2. Herijking risico grondexploitaties en Meerstad
Door de overheveling van bovenwijkse voorzieningen uit de grondexploitatie Meerstad is het risico aanzienlijk lager geworden. Daardoor hoeven we voor dit risico minder weerstandsvermogen aan te houden. Bij de overheveling is hiervan ruim 20 miljoen ingezet voor dekking kapitaallasten van de bovenwijkse investeringen in de eerste jaren. Het blijft nodig voor Meerstad een aanzienlijke buffer in het weerstandsvermogen aan te houden.

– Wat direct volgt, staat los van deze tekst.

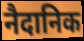
नैदानिक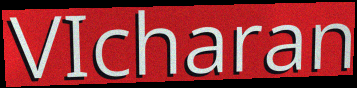
VIcharanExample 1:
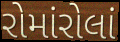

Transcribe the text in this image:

રોમાંરોલાં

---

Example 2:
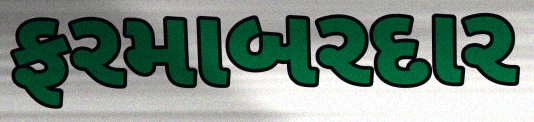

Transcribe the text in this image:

ફરમાબરદાર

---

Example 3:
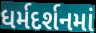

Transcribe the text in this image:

ધર્મદર્શનમાં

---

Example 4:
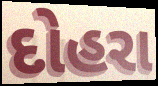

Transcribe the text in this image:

દોહરા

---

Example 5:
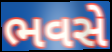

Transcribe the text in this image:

ભવસે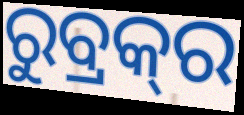
ରୁବ୍ରକ୍‍ରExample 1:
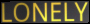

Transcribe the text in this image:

LONELY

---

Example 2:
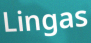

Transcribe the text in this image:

Lingas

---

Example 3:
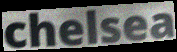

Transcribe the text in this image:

chelsea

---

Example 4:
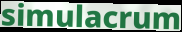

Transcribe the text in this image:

simulacrum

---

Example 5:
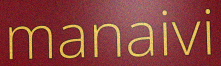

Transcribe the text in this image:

manaivi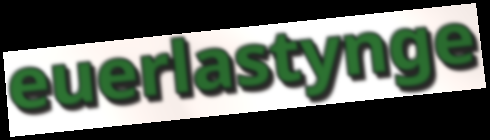
euerlastyngeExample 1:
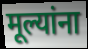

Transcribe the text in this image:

मूल्यांना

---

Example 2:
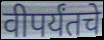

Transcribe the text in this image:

वीपर्यंतचे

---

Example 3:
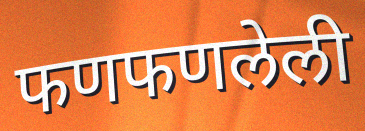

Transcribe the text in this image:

फणफणलेली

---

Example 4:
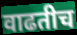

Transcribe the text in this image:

वाढतीच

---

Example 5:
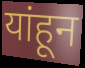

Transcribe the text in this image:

यांहून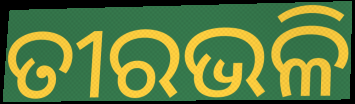
ତୀରଭଳି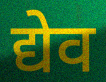
द्येव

Dit komt door een hoge boekwaarde die de komende jaren verder zal oplopen. Deze kosten moeten worden terugverdiend met de afzet van grond. Dit is het grootste risico in de grondexploitatie. Na 2023 verwachten we dat het risico zal gaan dalen omdat de boekwaarde dan gaat afnemen en de rentekosten voor Meerstad lager worden als gevolg van de recente rente herzieningen. Voor de overige gemeentelijke grondexploitaties blijft de bestaande risicoboxenboxen-methode het uitgangspunt voor het bepalen van het risico. We hebben de gehanteerde parameters geactualiseerd. De belangrijkste hiervan is de rente. Sinds de vaststelling van de risicoboxenmethode is de rente aanzienlijk gedaald. De actualisatie van de parameters leidt tot een verlaging van het risico van de gemeentelijke grondexploitaties. In totaal schatten we het risico grondexploitaties en Meerstad lager in. We vinden het verantwoord om een deel van deze middelen in te zetten voor het afdekken van een nadelig saldo in 2020 (4,670 miljoen euro).

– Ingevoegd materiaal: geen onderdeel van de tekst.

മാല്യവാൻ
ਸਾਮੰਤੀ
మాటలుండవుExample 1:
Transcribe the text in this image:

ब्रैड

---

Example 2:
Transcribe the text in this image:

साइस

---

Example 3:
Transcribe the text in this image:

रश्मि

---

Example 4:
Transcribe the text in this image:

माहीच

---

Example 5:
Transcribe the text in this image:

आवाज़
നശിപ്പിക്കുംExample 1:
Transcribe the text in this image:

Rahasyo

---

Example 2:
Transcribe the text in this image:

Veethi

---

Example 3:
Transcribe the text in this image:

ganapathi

3. Opgaven ten laste van het weerstandsvermogen
Bij de begroting 2017 hebben we aangegeven een aantal opgaven die ontstaan door het niet realiseren van bezuinigingen te onttrekken aan het weerstandsvermogen. Voor de jaarschijf 2020 is dit een onttrekking van 1,348 miljoen euro.
Bij de begroting 2019 hebben we aangegeven een aantal opgaven die ontstaan door het niet realiseren van bezuinigingen te onttrekken aan het weerstandsvermogen. Voor de jaarschijf 2020 betreft dit een onttrekking van 1,793 miljoen euro, in 2021 een onttrekking van 3,648 miljoen, in 2022 een onttrekking van 1,782 miljoen euro en in 2022.

4. Vrijval areaaluitbreiding (fysiek)
In het meerjarenbeeld houden we rekening met een toename van de kosten voor onderhoud en beheer door areaaluitbreiding. Op basis van een inventarisatie blijkt het benodigde budget voor de komende jaren lager uit te vallen dan het beschikbare budget. We laten het structurele jaarlijkse overschot vrijvallen.

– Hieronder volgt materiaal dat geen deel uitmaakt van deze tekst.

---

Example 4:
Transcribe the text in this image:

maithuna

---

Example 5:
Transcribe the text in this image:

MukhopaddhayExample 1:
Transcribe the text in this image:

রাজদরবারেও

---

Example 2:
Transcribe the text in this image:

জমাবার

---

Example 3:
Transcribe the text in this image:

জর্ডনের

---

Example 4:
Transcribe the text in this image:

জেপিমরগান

5. Rentevoordeel kortlopende leningen
In de meerjarenbegroting wordt uitgegaan van lagere lasten door kortlopende financiering aan te trekken voor de lange financieringsbehoefte. Het gaat om 500 duizend euro voor 2020. Vanaf 2021 is structureel rekening gehouden met het hogere rentevoordeel op kortlopende leningen.

6. Herfinanciering gemeentefinanciering
In de periode 2017-2021 moet ongeveer 250 miljoen euro aan leningen geherfinancierd worden. Doordat we hierover al vroegtijdig met de banken afspraken hebben gemaakt kunnen we de rentekosten in de komende jaren verlagen (tot 1 miljoen euro structureel vanaf 2020). De besparing bedraagt vanaf 2020 300 duizend euro.

7. Terugdringen zorgkosten (inkoop jeugd, WIJ & OJG)
Voor het omlaag brengen van de zorgkosten zijn meerdere maatregelen in beeld gebracht. Wel bereiden in 2019 een aantal maatregelen voor die de komende jaren vanaf 2020 moeten leiden tot een reductie van de zorgkosten.   
- We investeren in een brede invoering van de Ondersteuner Jeugd en Gezin (OJG). Via de inzet van deze OJG verminderen we vermijdbare verwijzing naar gespecialiseerde hulpverlening.
- Via innovatie van de inkoop Jeugd. Dit kunnen wijzigingen zijn binnen het bestaande inkoopmodel of door de zorg op een andere manier in te kopen. De huidige inkoopcontracten lopen t/m 2020.
- Binnen de WMO zien we nog enkele maatregelen om de efficiency te vergroten, onder meer door aanpassingen binnen collectief vervoer.
- We willen de ondersteuning vanuit de WIJ goedkoper organiseren. We werken de mogelijkheden uit voor beperking en aanscherping van de opdracht aan de WIJ. Daarbij onderzoeken we mogelijkheden om de WIJ sterker als netwerkaanjager in te zetten en om te differentiëren op basis van wat inwoners nodig hebben.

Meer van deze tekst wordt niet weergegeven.